I wrote my book, landed gigs on radio and TV and realised how much my drinking had been holding me back. My partner Warren and I got married after five years together and served non alcoholic bubbles at the reception on the beach in Noosa. I danced and smiled all night.
While it hasn’t all been easy and I’ve struggled through a lot of it, I have stopped feeling like a failure. I thought I’d failed my children, I thought my career had failed, my marriage to their father had failed and I’d failed at being happy. The only thing it turns out I’d failed at is recognising sooner how much of a negative impact drinking was having on my life.
When I cut alcohol out everything changed and the feeling of failure started to go away. I discovered I had so much more power than I realised.
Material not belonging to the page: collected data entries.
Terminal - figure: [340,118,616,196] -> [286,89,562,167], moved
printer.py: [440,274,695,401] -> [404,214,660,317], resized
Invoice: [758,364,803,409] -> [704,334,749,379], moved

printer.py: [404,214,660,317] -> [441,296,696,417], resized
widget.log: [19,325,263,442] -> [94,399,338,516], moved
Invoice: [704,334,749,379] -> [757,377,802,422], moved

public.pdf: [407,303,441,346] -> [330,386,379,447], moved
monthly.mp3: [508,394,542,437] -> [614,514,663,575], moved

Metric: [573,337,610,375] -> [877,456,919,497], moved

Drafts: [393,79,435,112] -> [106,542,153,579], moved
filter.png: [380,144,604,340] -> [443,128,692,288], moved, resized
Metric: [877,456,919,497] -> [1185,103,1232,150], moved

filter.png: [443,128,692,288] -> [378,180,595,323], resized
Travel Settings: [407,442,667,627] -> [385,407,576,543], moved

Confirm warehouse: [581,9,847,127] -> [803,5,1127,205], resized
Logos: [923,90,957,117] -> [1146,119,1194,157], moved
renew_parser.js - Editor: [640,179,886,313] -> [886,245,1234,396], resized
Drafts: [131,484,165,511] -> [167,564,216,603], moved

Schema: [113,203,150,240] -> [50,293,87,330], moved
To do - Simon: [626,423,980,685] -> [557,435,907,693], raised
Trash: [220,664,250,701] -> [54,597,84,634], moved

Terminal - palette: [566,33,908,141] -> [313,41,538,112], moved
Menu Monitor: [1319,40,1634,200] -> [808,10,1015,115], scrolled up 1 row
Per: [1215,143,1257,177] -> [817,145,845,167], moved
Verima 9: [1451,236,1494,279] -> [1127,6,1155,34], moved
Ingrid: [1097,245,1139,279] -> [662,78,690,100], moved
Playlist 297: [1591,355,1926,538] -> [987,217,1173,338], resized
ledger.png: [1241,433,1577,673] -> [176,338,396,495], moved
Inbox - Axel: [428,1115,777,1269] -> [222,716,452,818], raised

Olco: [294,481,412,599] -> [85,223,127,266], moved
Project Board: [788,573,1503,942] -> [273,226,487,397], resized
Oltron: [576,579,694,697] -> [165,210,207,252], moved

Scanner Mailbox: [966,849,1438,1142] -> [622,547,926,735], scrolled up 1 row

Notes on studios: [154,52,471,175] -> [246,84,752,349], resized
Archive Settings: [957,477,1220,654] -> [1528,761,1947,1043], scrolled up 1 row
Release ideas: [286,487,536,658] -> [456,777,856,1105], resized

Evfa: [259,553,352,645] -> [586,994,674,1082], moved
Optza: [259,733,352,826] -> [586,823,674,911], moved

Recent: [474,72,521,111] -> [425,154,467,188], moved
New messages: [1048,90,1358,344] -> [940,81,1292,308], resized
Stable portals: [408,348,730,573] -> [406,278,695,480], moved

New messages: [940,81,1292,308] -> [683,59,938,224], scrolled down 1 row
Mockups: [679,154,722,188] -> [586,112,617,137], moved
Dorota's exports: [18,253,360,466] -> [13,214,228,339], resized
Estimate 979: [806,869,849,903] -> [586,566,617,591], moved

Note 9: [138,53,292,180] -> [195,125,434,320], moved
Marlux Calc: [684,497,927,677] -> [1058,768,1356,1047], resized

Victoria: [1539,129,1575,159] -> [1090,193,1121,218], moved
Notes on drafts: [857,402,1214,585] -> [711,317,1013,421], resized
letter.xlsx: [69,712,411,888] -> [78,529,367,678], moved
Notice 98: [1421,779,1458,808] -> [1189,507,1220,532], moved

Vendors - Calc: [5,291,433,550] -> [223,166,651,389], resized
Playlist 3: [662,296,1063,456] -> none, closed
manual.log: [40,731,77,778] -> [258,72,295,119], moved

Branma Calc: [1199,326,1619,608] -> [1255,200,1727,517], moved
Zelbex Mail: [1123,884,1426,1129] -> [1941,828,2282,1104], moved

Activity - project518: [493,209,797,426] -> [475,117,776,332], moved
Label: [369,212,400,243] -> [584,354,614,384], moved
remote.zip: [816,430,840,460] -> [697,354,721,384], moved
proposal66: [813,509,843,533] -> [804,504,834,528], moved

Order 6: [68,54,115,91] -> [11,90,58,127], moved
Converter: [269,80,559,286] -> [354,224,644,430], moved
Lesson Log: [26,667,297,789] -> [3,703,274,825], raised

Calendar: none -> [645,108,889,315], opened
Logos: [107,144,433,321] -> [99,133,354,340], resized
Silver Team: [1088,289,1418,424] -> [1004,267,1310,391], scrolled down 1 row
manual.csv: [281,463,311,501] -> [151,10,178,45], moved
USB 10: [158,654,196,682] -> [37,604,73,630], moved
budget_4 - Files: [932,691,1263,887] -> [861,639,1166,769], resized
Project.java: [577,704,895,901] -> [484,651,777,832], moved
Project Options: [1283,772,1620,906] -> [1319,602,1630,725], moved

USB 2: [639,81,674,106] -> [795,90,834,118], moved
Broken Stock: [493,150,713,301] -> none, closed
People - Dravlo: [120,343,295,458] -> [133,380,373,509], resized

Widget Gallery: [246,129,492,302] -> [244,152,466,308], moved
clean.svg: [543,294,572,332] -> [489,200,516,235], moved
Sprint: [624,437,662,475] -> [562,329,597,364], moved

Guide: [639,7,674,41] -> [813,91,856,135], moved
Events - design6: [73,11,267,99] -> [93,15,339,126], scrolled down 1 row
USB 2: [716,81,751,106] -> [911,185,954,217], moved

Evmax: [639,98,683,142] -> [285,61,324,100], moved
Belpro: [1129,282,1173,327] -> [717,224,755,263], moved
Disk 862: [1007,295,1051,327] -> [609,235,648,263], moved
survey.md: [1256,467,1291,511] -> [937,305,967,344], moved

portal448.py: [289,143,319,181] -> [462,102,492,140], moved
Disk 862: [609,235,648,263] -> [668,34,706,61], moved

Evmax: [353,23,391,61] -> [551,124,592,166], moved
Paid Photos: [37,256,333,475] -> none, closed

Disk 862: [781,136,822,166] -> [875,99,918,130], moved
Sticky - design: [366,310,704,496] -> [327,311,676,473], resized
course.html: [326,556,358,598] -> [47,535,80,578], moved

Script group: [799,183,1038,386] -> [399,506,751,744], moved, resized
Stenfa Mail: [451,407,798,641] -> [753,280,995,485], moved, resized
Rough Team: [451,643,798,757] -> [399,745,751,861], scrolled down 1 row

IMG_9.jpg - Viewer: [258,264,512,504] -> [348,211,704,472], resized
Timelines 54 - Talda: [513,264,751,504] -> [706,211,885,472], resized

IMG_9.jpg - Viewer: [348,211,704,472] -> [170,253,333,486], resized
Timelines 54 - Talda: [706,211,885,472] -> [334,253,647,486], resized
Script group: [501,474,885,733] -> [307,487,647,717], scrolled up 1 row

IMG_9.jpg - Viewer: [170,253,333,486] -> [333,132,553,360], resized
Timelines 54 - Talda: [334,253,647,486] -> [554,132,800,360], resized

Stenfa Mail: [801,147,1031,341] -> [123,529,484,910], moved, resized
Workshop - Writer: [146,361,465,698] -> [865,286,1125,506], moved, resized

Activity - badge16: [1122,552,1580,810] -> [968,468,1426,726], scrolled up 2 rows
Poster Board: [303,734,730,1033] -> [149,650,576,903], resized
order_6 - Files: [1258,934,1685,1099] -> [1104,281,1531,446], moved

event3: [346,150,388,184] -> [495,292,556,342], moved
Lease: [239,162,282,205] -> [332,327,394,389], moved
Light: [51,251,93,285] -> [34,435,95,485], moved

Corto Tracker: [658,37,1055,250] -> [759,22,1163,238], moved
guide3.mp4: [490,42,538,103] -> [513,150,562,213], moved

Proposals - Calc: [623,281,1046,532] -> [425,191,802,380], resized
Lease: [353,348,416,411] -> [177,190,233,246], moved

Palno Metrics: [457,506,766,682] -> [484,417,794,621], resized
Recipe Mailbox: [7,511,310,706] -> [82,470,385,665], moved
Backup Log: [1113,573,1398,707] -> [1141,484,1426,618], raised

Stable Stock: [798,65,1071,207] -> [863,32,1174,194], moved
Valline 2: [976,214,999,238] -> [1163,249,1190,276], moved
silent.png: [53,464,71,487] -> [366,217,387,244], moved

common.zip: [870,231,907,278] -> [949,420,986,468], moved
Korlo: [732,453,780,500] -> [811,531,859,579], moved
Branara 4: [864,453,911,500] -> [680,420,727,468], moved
The pressures and the expectation to go out and have a drink mean a lot of us are constantly battling to “drink responsibly” and then see it as a personal failure when we can’t.
In her paper: The who and what of women’s drinking: Examining risky drinking and associated socio-demographic factors among women aged 40-65 years in Australia – lead researcher Mia Miller says the most important thing is not to assign blame to women like me but to increase help and support.
I’ve been going to counselling regularly and talking and writing about going alcohol-free. The thing that helped me the most was finding other people like me, who knew they drank too much and found it hard to stop. Reading other people’s stories and making new connections has shown me there is a different way to live life and I’m not the only one who found it hard to see that. Please know that support and help is out there and there is life beyond booze.